Lost and Confused | Teen Ink

Lost and Confused

May 26, 2010
By rockstarr222 BRONZE, Park Ridge, Illinois
rockstarr222 BRONZE, Park Ridge, Illinois
1 article 0 photos 0 comments

It was nearing the end of the school year. The days were getting longer. The sun was getting hotter. Most of us could hardly sit still in class anymore because we were so excited for summer. This wasn’t going to be any old summer though. We were going to be big bad sixth graders next year. That’s right. We were moving up in the world and finally leaving our days of recess and walking from class to class in single file lines like we were baby ducks following behind our mother. I couldn’t wait till that bell hit three thirty so I could race out of my “little kid” seat and out of elementary school, leaving behind part of my childhood and some of that security that I always felt there. In middle school, I would finally gain some freedom and wouldn’t have teachers breathing down my neck for everything I did. Life was going to be good.

There was only one problem that would be on my mind all summer and would make my summer not so perfect. And that would be the question “So where do I go now?”

The choice was ultimately mine. The first grown up decision I would have to make. I still don’t understand why my parents would trust an eleven year old to make such a big decision, but they did. The choice of where to go to middle school was in my hands. It was probably the most important decision I would have to make in my short life at that time. And to me it seemed like a life or death situation. The thing was that there were two middle schools, kids from my town generally went to after elementary school: Emerson or Lincoln. Most of the kids from Washington and Roosevelt went to Lincoln and the kids from Carpenter (where I went to elementary school), Field, and Franklin went to Emerson. The problem was that I lived smack dab in the dividing area of town where the kids who lived there could choose whether they wanted to go to Lincoln or Emerson. For my parents the logical answer was to go to Lincoln, since I lived two blocks away from the school and my sister had gone there and liked it. But they said it was up to me since the whole rest of my school was going to Emerson.

For me though, the decision was pretty complicated I didn’t know if I wanted to leave my friends behind and start sixth grade at a school which I literally knew NO ONE!

Ok , let’s be honest here for a second. I was, am, and probably always will be a shy kid. It is typically not something you grow out of. So when I was little ( An example being Elementary School) I had a hard time making friends, and for that matter, keeping them in general. When you are little it is all about the fair weather friend much like the fair weather fan. One minute you will be best friends with someone, then you will get in to some stupid fight and the next minute you’ll have found a new best friend, true friends huh? Well, I was pretty much the poster child for this situation. But for some reason I still had second thoughts about leaving Carpenter and my fair weather friends. It was like a security blanket for me and I was just not willing to let it go.

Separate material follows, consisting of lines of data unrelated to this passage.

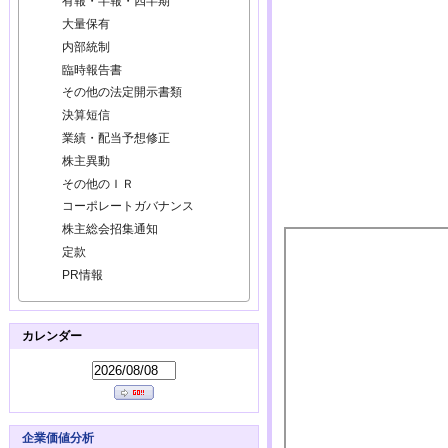
有報・半報・四半期
大量保有
内部統制
臨時報告書
その他の法定開示書類
決算短信
業績・配当予想修正
株主異動
その他のＩＲ
コーポレートガバナンス
株主総会招集通知
定款
PR情報
カレンダー
企業価値分析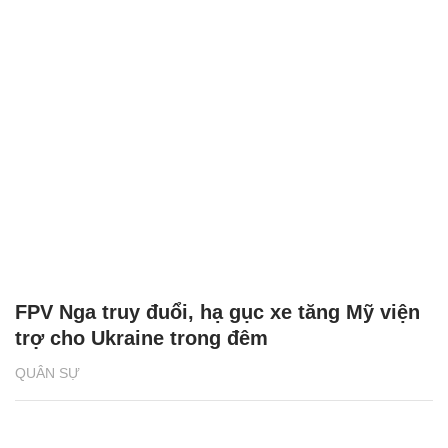
FPV Nga truy đuổi, hạ gục xe tăng Mỹ viện
trợ cho Ukraine trong đêm
QUÂN SỰ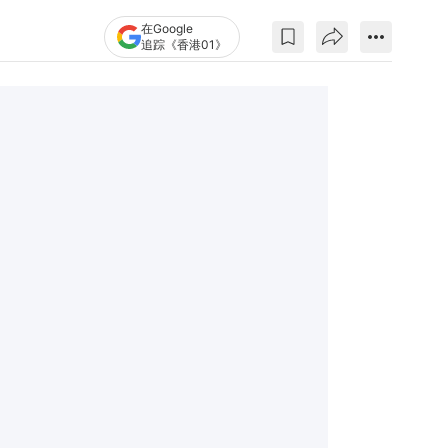
在Google
追踪《香港01》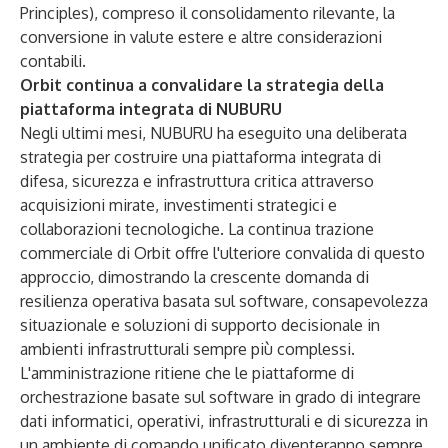
Principles), compreso il consolidamento rilevante, la
conversione in valute estere e altre considerazioni
contabili.
Orbit continua a convalidare la strategia della
piattaforma integrata di NUBURU
Negli ultimi mesi, NUBURU ha eseguito una deliberata
strategia per costruire una piattaforma integrata di
difesa, sicurezza e infrastruttura critica attraverso
acquisizioni mirate, investimenti strategici e
collaborazioni tecnologiche. La continua trazione
commerciale di Orbit offre l'ulteriore convalida di questo
approccio, dimostrando la crescente domanda di
resilienza operativa basata sul software, consapevolezza
situazionale e soluzioni di supporto decisionale in
ambienti infrastrutturali sempre più complessi.
L'amministrazione ritiene che le piattaforme di
orchestrazione basate sul software in grado di integrare
dati informatici, operativi, infrastrutturali e di sicurezza in
un ambiente di comando unificato diventeranno sempre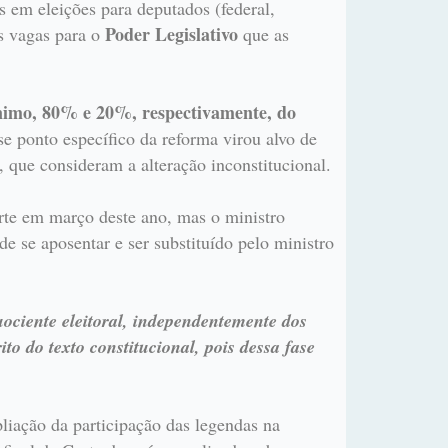
os em eleições para deputados (federal,
Poder Legislativo
as vagas para o
que as
ínimo, 80% e 20%, respectivamente, do
e ponto específico da reforma virou alvo de
, que consideram a alteração inconstitucional.
rte em março deste ano, mas o ministro
e se aposentar e ser substituído pelo ministro
ociente eleitoral, independentemente dos
o do texto constitucional, pois dessa fase
iação da participação das legendas na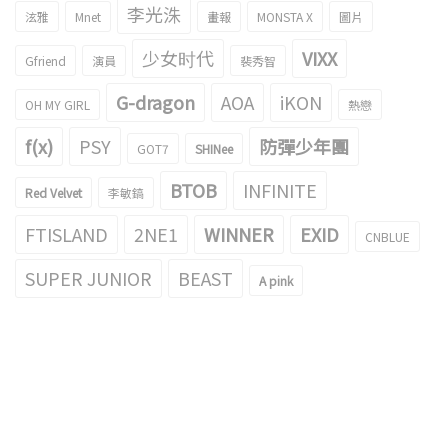
李光洙
泫雅
Mnet
畫報
MONSTA X
圖片
少女时代
VIXX
Gfriend
演員
裴秀智
G-dragon
AOA
iKON
OH MY GIRL
熱戀
f(x)
PSY
防彈少年團
GOT7
SHINee
BTOB
INFINITE
Red Velvet
李敏鎬
FTISLAND
2NE1
WINNER
EXID
CNBLUE
SUPER JUNIOR
BEAST
A pink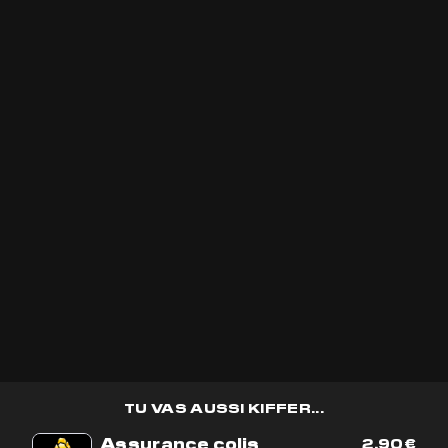
TU VAS AUSSI
KIFFER...
Que vous souhaitiez en savoir plus sur ses
propriétés thérapeutiques, découvrir de
nouvelles façons de l'intégrer à votre
quotidien ou simplement explorer le monde
fascinant du cannabis médicinal, notre équipe
est là pour vous guider. Préparez-vous à
plonger dans un univers où la science
rencontre la nature pour vous offrir bien-
être et équilibre.
VOIR PLUS D'ARTICLES
TU VAS AUSSI KIFFER...
Assurance colis
2,90
€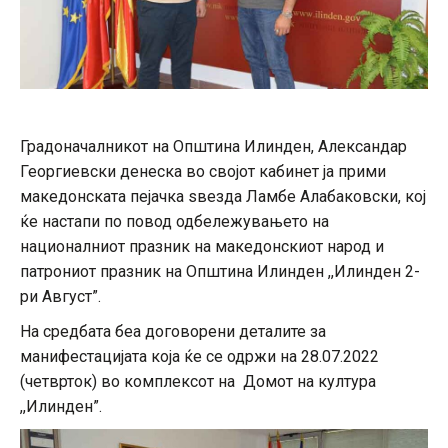
Градоначалникот на Општина Илинден, Александар
Георгиевски денеска во својот кабинет ја прими
македонската пејачка ѕвезда Ламбе Алабаковски, кој
ќе настапи по повод одбележувањето на
националниот празник на македонскиот народ и
патрониот празник на Општина Илинден ,,Илинден 2-
ри Август”.
На средбата беа договорени деталите за
манифестацијата која ќе се одржи на 28.07.2022
(четврток) во комплексот на Домот на култура
,,Илинден”.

I tried to imagine many times, walking in to Lincoln on my first day of sixth grade. It would be like I was lost in a far off jungle surrounded by strange creatures staring back at me: completely unknown territory. I would want to run away and just turn around but I knew that would leave everyone with that first impression I wasn’t looking to give off: the chicken. I would imagine going to lunch and looking for a place to sit with my friends and then realizing I had none there. Then I would end up sitting all by myself at some reject table where all the people who had to leave their friends behind sat.

I let my imagination run wild and thought up every possible scenario on how my first day at Lincoln would be. From awesome first days, to sitting in a bathroom stall eating my lunch by myself, which as we know no one would enjoy.

For me, this decision was all about courage. Something I was certain I was lacking up until this point in my life. Would I take that leap of faith and go against the crowd? Would I let my fears get the best of me and go where everyone else was headed and go to Emerson? Well I’ll tell you something, I took that leap of faith and I decided to forget everything else and everyone else and decided on Lincoln.

To be honest, I really couldn’t tell you why I chose what I did. Maybe it was the fact that I was tired of trying to “fit in “ and just wanted to do something different, something I wanted, or maybe it was because I really had matured during that summer and once it came to decide on what school come August, I made the most responsible decision? I really don’t know the answer to that, but I will tell you something I learned from this. I’m not trying to have any stupid “morals” or “lessons” to this story but the one thing I will say is that sometimes the answers to the hardest decisions are right there in front of you (in this case literally two blocks away from me) and you just have to look.

And one more thing. Just to end this, I have never for one second regretted my decision.